Stored data entries:
───

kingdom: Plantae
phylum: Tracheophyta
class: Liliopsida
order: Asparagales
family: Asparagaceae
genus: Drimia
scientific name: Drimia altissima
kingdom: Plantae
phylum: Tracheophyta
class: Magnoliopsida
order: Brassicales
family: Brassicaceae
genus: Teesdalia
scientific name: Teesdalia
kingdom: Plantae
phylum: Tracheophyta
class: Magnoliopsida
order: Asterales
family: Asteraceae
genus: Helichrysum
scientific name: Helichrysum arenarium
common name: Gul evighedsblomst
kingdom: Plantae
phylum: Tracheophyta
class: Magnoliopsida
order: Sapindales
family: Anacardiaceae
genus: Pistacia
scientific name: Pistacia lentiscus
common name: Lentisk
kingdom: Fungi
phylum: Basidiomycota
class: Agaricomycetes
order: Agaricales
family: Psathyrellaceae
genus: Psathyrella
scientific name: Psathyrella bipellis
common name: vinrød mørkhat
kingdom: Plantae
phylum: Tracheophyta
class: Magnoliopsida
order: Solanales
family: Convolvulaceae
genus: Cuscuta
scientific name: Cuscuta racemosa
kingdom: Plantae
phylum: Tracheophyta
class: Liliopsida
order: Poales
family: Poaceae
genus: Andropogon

───

### What the exercise asks
Write out the records word for word, starting with the line that contains "genus: Psathyrella" and going on through the final line of the records.

### Task response
genus: Psathyrella
scientific name: Psathyrella bipellis
common name: vinrød mørkhat
kingdom: Plantae
phylum: Tracheophyta
class: Magnoliopsida
order: Solanales
family: Convolvulaceae
genus: Cuscuta
scientific name: Cuscuta racemosa
kingdom: Plantae
phylum: Tracheophyta
class: Liliopsida
order: Poales
family: Poaceae
genus: Andropogon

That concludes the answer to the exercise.